Ren fell silent for a moment, processing it. *The three of us.* That wasn't casual. It wasn't a "come by when you can." It was a summons, even if delivered gently.
"I see. Then let's—" Ren didn't even get to finish before Ino interrupted, pressing herself more firmly against him.
"Not now. Let's wait a few more minutes. I want to recharge my energy with you." She paused, then added, "And you're having dinner at my place today. Mom won't accept no for an answer."
Ren gave an ironic smile at her orders, but he agreed. He didn't have the energy to pretend resistance when the truth was simple: part of him wanted it. He wanted a normal dinner. He wanted a house where sadness didn't dominate every corner. He wanted to hear Ino talk endlessly while someone complained about the seasoning and, for a few minutes, everything felt human.
They stayed there a little longer, enjoying each other's presence. Ren listened to the wind, felt the warmth of her body, and let his mind slow down. *If I close my eyes now… I can forget for one second that the village bled.* It was tempting. But he didn't allow himself to sink into it.

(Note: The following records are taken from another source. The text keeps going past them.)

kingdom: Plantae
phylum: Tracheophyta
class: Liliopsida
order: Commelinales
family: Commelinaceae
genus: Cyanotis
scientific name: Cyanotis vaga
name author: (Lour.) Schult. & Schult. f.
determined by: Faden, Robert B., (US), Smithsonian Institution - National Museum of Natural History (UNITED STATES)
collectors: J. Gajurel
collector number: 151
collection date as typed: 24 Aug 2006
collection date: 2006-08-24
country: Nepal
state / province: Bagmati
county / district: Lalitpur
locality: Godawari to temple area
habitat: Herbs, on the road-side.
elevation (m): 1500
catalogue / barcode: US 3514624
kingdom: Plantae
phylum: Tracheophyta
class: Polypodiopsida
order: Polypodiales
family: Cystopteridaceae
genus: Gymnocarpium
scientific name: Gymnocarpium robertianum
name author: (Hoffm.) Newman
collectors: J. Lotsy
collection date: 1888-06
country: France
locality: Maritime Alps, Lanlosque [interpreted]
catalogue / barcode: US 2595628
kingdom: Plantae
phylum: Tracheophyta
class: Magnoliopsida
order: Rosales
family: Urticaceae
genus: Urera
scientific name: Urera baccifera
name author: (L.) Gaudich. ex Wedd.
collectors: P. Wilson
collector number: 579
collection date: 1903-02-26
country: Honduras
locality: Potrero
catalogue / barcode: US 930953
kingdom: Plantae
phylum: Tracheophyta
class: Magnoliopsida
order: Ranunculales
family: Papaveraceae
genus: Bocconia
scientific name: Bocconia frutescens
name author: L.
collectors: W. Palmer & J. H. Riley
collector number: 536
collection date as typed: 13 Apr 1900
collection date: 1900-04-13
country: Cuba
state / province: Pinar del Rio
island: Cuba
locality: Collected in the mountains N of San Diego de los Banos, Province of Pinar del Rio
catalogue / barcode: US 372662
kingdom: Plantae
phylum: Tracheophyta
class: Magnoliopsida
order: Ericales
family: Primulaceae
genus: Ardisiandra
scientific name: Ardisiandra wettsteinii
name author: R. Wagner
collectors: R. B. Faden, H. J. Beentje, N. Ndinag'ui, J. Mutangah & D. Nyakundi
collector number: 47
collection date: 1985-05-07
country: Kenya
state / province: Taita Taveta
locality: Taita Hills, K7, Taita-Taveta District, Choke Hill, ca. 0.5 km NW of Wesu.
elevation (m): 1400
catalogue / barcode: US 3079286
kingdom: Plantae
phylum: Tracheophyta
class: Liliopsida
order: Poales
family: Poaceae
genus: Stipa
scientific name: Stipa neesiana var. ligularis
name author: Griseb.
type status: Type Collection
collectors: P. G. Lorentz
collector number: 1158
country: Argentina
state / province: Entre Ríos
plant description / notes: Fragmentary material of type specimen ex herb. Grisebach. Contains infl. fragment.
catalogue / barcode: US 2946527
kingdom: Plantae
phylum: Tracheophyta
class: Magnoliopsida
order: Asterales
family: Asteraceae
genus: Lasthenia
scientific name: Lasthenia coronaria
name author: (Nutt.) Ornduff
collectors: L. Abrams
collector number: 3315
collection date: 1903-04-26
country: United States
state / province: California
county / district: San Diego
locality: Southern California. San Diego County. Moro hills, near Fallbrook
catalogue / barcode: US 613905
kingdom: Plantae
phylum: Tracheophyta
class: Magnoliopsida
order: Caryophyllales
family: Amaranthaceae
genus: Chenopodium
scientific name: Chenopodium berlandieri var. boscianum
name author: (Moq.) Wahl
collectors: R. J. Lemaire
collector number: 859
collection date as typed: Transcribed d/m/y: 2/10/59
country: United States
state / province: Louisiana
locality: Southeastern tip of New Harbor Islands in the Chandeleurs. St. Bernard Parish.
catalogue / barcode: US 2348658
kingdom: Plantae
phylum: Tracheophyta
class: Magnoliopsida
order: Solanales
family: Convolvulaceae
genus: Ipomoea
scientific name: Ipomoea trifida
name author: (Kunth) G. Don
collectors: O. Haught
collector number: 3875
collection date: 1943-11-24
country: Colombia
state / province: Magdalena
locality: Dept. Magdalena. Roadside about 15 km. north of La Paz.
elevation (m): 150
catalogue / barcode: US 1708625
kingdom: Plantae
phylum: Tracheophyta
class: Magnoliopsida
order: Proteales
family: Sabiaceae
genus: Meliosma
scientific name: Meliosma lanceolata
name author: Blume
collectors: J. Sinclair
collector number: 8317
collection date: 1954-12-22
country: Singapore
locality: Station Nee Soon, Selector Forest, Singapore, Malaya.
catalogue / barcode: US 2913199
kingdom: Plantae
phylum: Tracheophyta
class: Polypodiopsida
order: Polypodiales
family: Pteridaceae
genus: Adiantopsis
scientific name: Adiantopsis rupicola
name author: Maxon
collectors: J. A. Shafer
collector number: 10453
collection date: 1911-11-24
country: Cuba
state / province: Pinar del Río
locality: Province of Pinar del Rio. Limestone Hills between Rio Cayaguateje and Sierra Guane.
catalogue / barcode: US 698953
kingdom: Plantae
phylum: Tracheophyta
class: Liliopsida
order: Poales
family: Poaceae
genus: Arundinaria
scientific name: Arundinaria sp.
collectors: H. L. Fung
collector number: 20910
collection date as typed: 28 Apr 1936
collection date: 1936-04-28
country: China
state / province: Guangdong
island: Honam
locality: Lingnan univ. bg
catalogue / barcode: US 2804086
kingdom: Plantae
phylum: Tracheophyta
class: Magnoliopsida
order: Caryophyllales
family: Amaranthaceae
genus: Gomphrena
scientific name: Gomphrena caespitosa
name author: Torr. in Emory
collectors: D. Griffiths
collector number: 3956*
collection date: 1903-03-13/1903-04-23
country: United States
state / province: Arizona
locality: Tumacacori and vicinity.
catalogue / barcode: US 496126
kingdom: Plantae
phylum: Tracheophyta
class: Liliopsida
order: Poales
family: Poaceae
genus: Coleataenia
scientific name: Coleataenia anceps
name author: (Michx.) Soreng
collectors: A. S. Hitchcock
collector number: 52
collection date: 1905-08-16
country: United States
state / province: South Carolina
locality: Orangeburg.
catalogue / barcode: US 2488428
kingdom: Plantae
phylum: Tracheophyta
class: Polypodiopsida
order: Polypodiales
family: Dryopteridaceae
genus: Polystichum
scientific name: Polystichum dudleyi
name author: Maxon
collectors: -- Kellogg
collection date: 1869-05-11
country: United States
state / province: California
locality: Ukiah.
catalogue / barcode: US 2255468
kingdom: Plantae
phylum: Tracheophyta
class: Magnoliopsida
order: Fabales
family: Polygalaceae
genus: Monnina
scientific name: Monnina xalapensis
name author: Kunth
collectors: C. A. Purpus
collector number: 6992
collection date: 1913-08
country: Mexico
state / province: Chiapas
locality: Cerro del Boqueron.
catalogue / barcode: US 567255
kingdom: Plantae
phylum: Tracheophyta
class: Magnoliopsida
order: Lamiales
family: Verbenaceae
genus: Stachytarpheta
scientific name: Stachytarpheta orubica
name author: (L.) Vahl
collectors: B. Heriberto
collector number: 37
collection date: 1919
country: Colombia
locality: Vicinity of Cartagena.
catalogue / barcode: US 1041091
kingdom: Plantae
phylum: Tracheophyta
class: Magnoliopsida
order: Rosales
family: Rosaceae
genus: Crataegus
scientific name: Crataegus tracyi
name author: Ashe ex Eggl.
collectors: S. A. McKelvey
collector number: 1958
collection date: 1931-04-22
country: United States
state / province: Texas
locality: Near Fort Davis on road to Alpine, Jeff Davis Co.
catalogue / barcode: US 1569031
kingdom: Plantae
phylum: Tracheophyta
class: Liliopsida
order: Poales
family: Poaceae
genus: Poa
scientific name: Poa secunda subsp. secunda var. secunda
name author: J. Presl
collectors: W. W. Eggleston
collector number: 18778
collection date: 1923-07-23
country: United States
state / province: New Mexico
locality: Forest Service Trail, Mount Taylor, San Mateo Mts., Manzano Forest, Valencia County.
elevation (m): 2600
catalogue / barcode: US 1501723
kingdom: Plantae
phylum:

He broke the silence at last.
"We should go now, or it'll start getting late."
Ino stood up reluctantly, pouting.
Ren laughed at her antics, took her hand, and said, "Let's go."
And so the two of them started walking together as the sunlight reflected around them. Ren felt her hand firm in his, as if Ino were anchoring something he hadn't even realized was trying to slip away. The path to the Hokage's office wasn't long, but in that moment, it felt like the kind of distance that separated two things: the small comfort of the veranda and the serious reality that always waited outside.